• To-do item:
When you reach the line containing "For every layout", begin copying, and keep copying each line exactly until the listing ends.

━━ Records for this exercise ━━

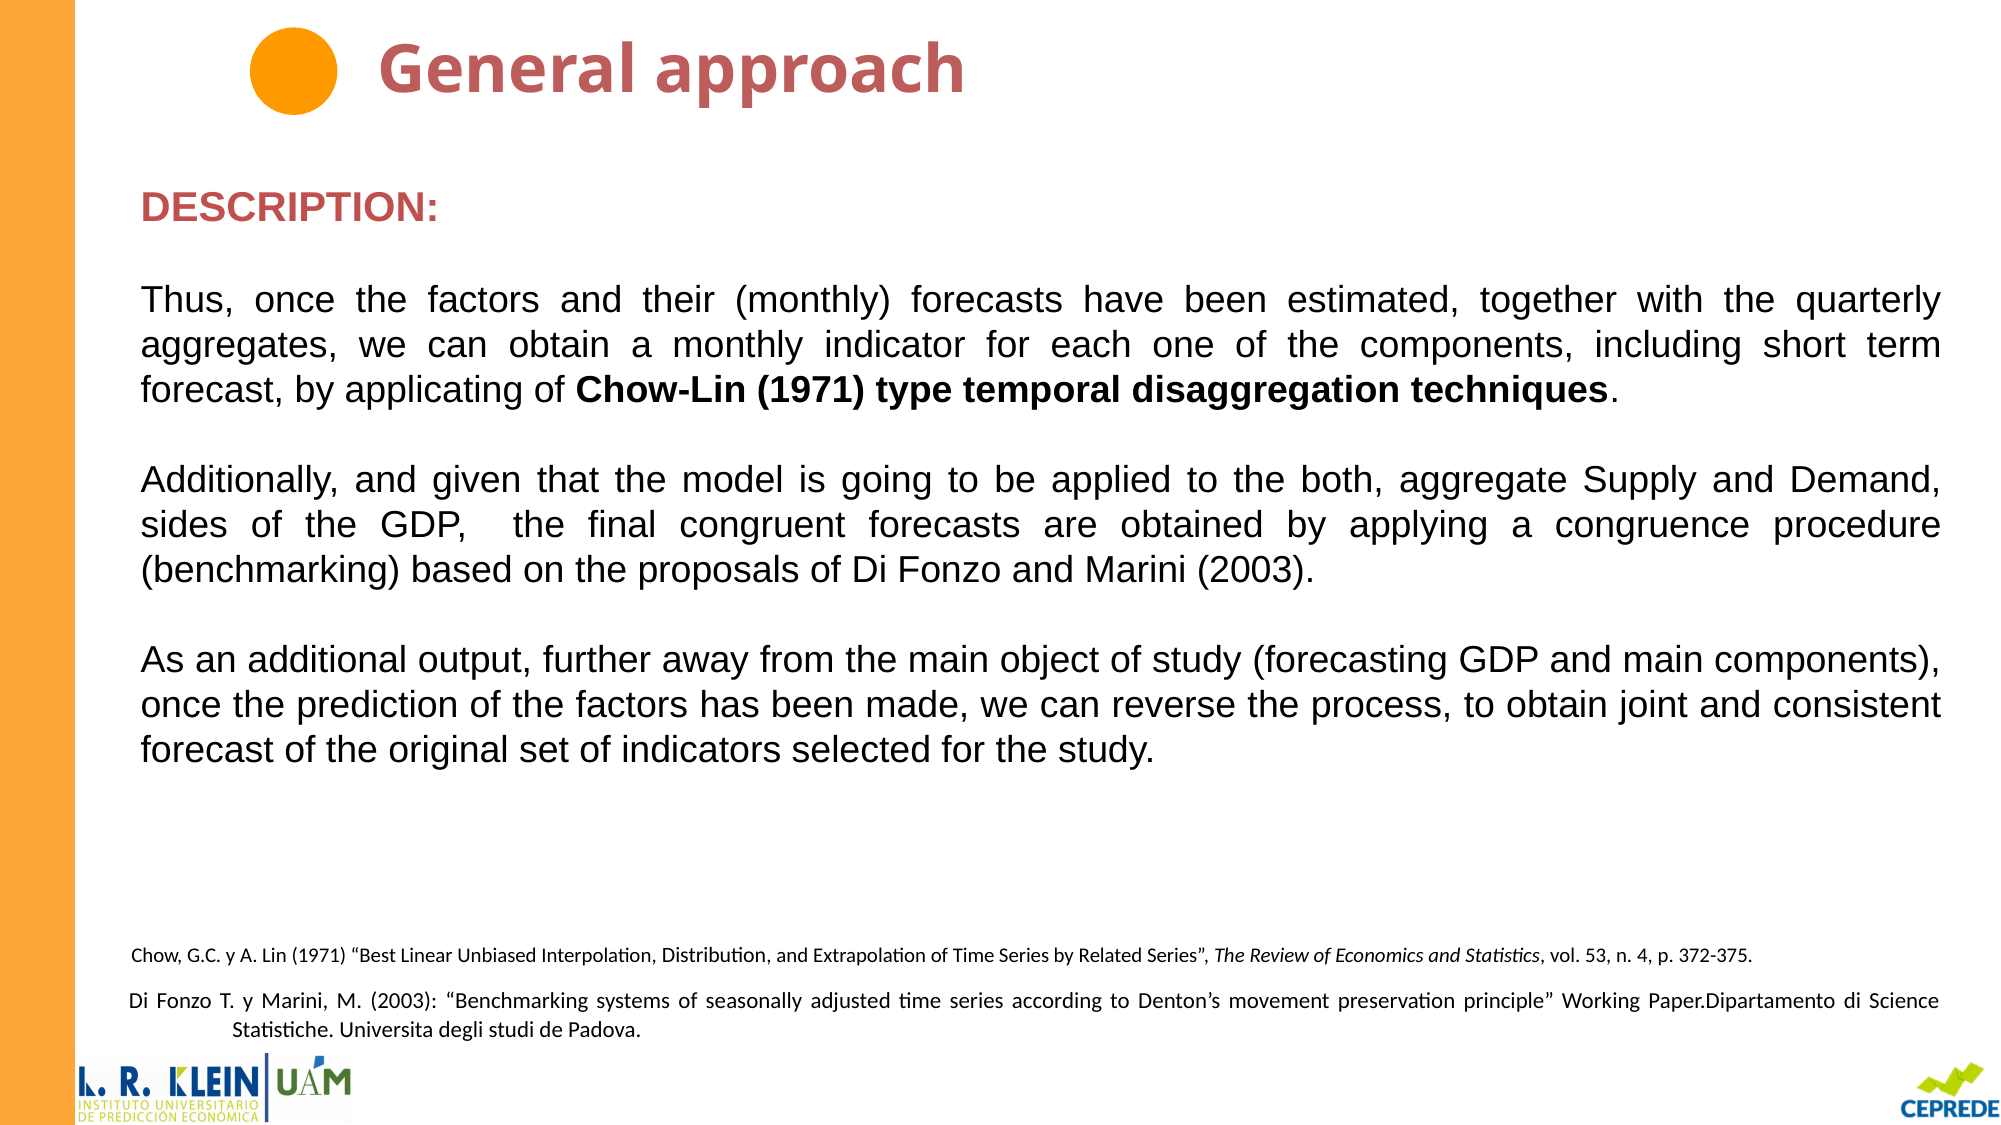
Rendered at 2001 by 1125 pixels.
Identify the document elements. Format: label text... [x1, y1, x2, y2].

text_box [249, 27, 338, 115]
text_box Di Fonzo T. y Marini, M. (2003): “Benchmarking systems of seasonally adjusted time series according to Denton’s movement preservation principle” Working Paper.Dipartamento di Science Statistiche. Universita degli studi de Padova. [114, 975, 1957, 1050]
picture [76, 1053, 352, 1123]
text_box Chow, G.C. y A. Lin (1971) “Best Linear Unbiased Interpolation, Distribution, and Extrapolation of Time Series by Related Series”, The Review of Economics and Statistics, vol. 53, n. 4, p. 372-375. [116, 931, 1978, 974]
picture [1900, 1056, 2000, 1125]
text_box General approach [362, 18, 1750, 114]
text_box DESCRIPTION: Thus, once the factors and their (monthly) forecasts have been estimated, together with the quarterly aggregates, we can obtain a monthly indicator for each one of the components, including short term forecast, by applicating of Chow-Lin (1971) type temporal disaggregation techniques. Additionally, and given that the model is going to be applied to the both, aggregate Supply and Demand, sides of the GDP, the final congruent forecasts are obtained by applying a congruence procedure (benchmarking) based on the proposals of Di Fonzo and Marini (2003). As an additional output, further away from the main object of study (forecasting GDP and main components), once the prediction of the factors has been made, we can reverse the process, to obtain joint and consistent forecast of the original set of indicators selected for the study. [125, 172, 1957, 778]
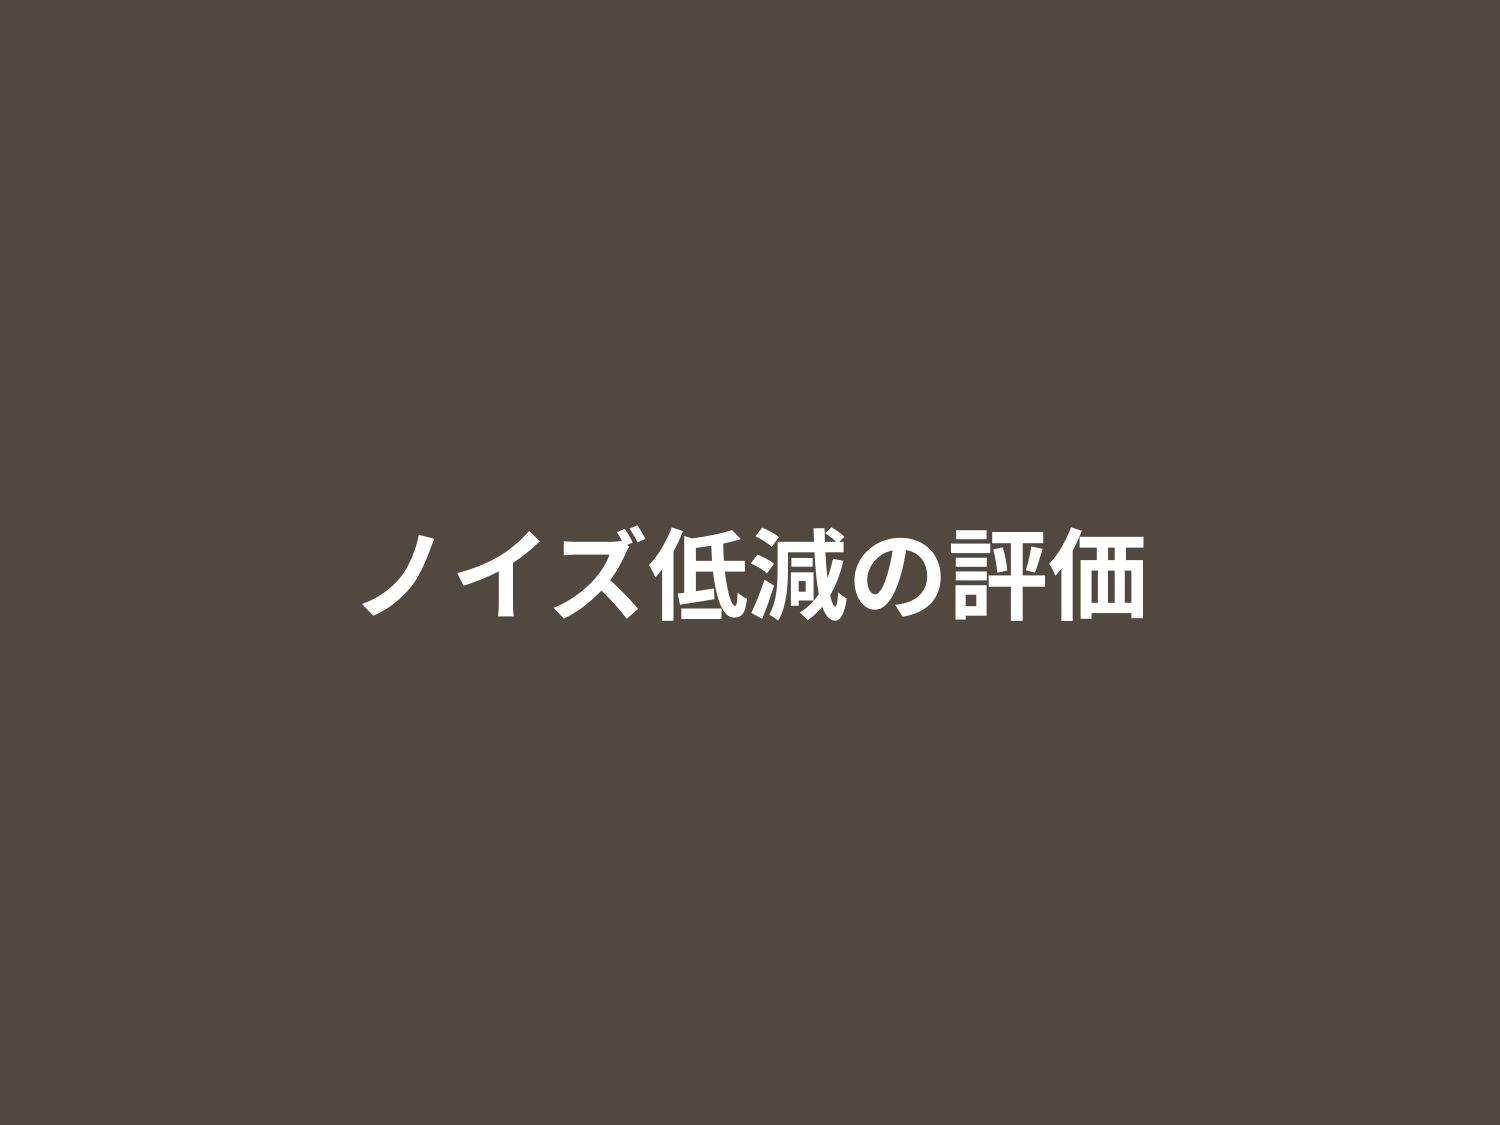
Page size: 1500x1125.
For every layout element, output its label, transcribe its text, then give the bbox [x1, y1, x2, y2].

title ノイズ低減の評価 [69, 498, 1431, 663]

━━━

• Your solution:
For every layout element, output its label, transcribe its text, then give the bbox [x1, y1, x2, y2].

title ノイズ低減の評価 [69, 498, 1431, 663]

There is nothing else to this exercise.